塗木医師 :お別れの会には患者様も何名か参加したのですか。
下看護師 :患者様は 1 回目 6 名、2 回目 5 名です。患者様についての反応は書いてありますが、
名前も明らかにしていませんし、特定されるような事もないです。本当は患者様の
事を書きたかったのですが、ちょっと難しいですね。
塗木医師 :アンケートをして答えられるような立場ではないですよね。
下看護師 :そこが難しいところなので、いずれはそのようにはしていきたいとは思ってはいる
のですが。
委員長
:アンケートの取り方をそれなりに工夫していけば何とか意見が汲み上げられるかも
しれませんね。
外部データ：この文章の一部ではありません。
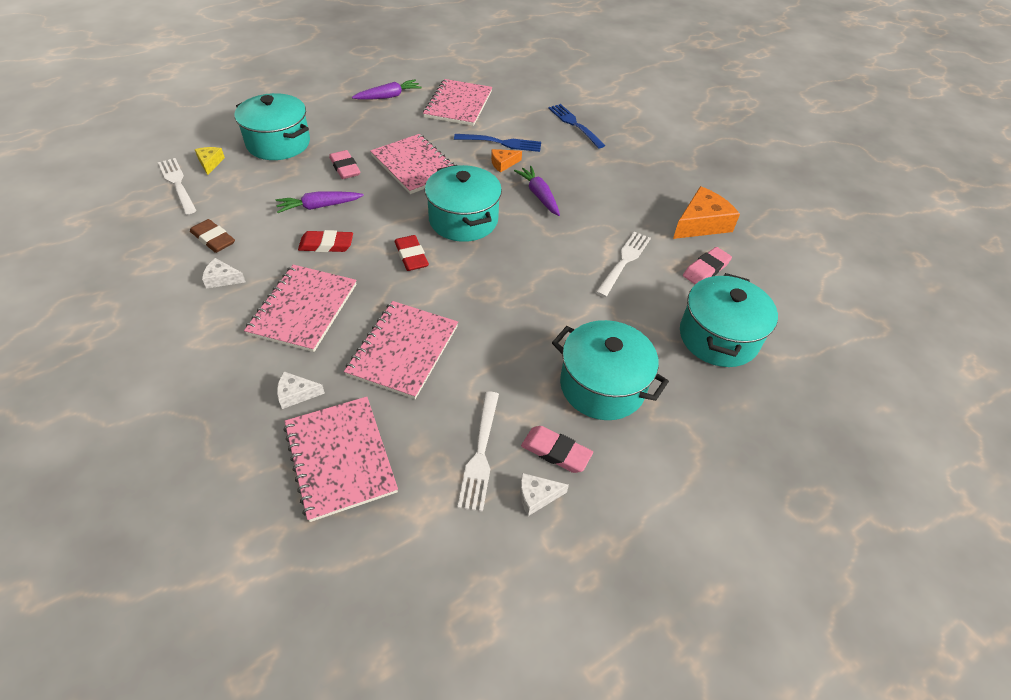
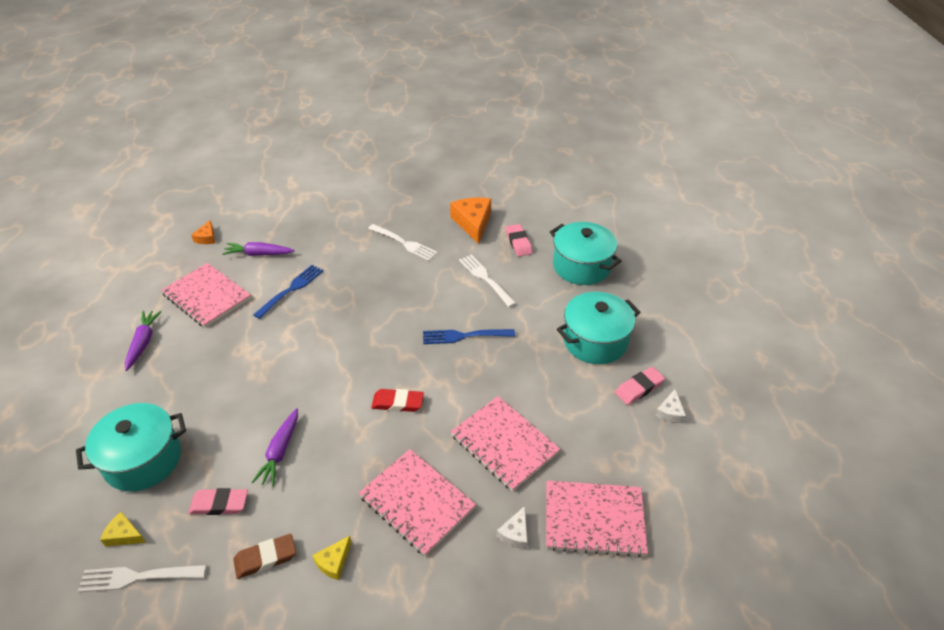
camera: 60 degrees left, 5 degrees down
(222, 279) = (334, 562): white cheese -> yellow cheese
(326, 245) = (341, 461): red eraser -> none
(345, 168) = (235, 414): pink eraser -> pink eraser (219, 504)
(415, 165) = (275, 359): pink notebook -> none
(463, 220) = (375, 352): turquoise pot -> none
(480, 453) = (623, 430): white fork -> white fork (403, 243)
(503, 163) = (321, 299): orange cheese -> orange cheese (207, 238)
(539, 195) = (379, 294): purple carrot -> purple carrot (259, 254)
(575, 125) = (305, 235): blue fork -> blue fork (465, 336)

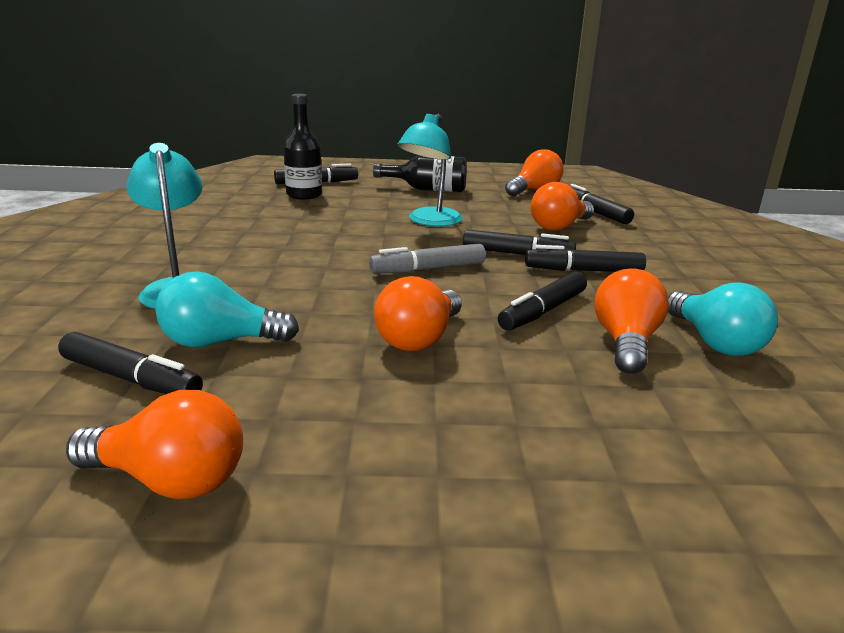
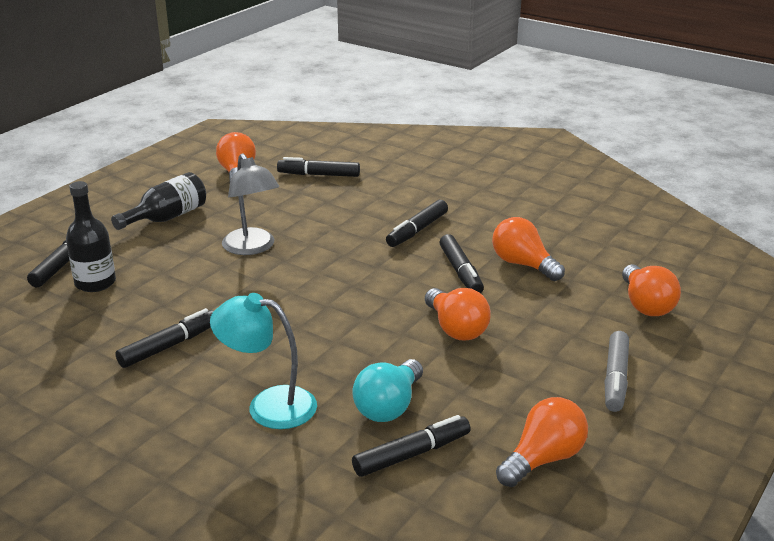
camera: 55 degrees left, 5 degrees up
(428, 269) = (351, 285): grey marker -> grey marker (615, 378)
(429, 221) = (252, 248): turquoise lamp -> grey lamp
(517, 254) = (363, 241): black marker -> black marker (169, 346)
(559, 227) = (330, 201): orange light bulb -> orange light bulb (646, 305)
(714, 342) = (546, 239): turquoise light bulb -> none

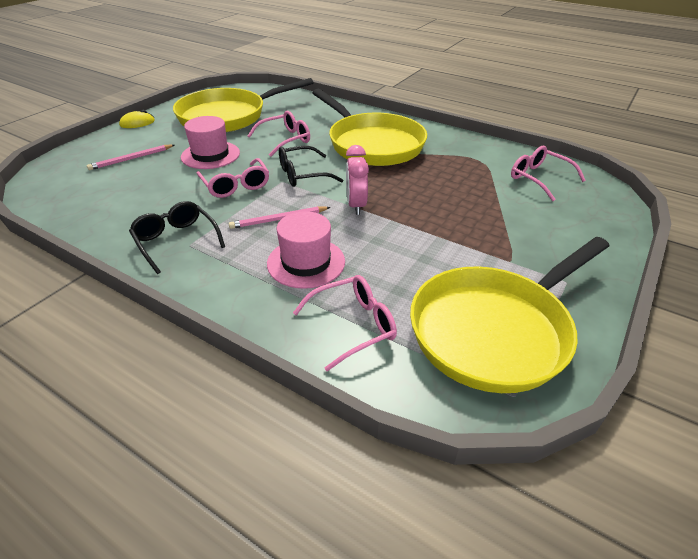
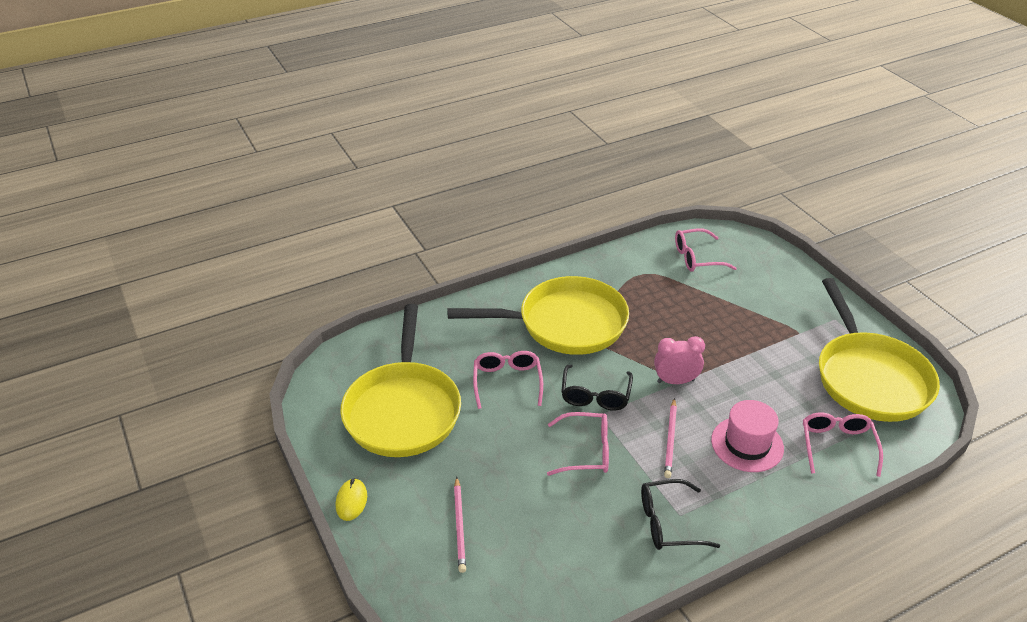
camera: 60 degrees left, 0 degrees up
(210, 155) = (500, 453): pink hat -> none
(356, 205) = (675, 381): pink clock -> pink clock turned 150 degrees clockwise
それでは今の申請に対して賛同いただける方の挙手をお願いいたし
ます。
(全員一致で承認される)
最後になります。
「右片麻痺のある重度精神発達遅滞患者の家族の障害受容に向けた
食事介助場面での関わり」で下看護師お願いします。
下看護師 :発表者ではないのですが、協力研究者になっているので私が代わって発表します。
患者様は 2014 年 1 月に脳塞栓症を発症し右片麻痺となった患者様です。発症 1 か
月後よりリハビリをはじめて、当院に昨年 4 月に入院されております。機能訓練や
日常生活動作の訓練を必要とする回復期にあったって当院では食事動作ができない
というか右手ができない、左手が少しできる状態で来られたのですが利き手の右手
ではスプーンやフォークを持つということはなかなか難しく左手で訓練を始めてき
ました。そのご家族と共に患者様の摂食・嚥下機能訓練を行いました。そこの介助
方法の統一でのセルフケアを獲得する過程において患者様を含めた家族をケアの対
象と捉え障害の受け入れを支援するためにパートナーシップというところで重要性
を考察してそこを 3 年目研修という院内の研修で発表しまして、今回、日本重心学
会の方に発表したいと思い申請いたします。
委員長
:いまご説明ありましたが何かご質問、ご追加ありませんか。これも研究期間は過ぎ
ているわけですが。園田先生何かありませんか。
園田医師 :この方は、もともとは重度の精神発達遅滞があって脳塞栓症を発症したのですよね。
下看護師 :はい。
園田医師 :そこが見えませんでした。とても難しいケースですよね。
下看護師 :はい、そうですね。
委員長
:何か他にありませんか。それでは今の申請に対して賛同いただける方の挙手をお願
いします。
(全員一致で承認される)
以上で倫理審査委員会を終わります。